Ten opzichte van de Rival AXS en zéker Apex AXS is ga je bij Force AXS vooral het verschil merken in duurzaamheid. De goedkopere cassettes en kettingen van Sram slijten duidelijk sneller dan ik nu ervaren heb tijdens mijn duurtest met Force AXS. Dat de lagering van derailleurwieltjes bij Force AXS net wat degelijker zouden zijn, kan ik niet volledig beamen.
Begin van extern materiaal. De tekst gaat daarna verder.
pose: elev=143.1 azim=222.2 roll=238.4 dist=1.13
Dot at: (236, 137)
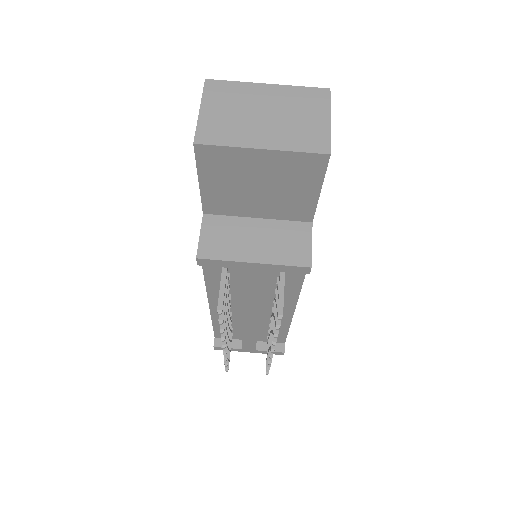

Maar buiten dat betrekkelijk eenvoudig op te lossen punt en inmiddels 2.200 probleemloze kilometers met de eerste ketting afgehaspeld, komt de groep me erg gedegen over.
Inmiddels zijn er foto’s gelekt van de opvolgende Force AXS-groep. Wanneer die komt? Mijn gok: niet eerder dan de zomer. De nieuwe remgrepen die we sinds de vernieuwde Red AXS kennen, komen ook naar Force-niveau. En hoewel ik de ergonomie van de huidige greep prima vind, is het remgevoel dat de nieuwe Red-remgrepen geven duidelijk een stap voorwaarts. Buiten fijnslijperij qua uiterlijk, lijkt de rest in de kern niet te veranderen. En dat hoeft Sram wat mij betreft ook niet, want wat Force AXS biedt, laat mijns inziens namelijk weinig te wensen over. De meerwaarde van carbon en sjiekere looks zijn misschien betrekkelijk. Maar de groep is duidelijk degelijker dan de goedkopere stalgenoten. Als je een duurzame Sram AXS-groep wilt zónder je bankrekening de kleur van Srams topgroep te geven, dan is de subtopper Force AXS simpelweg de meest rationele keuze.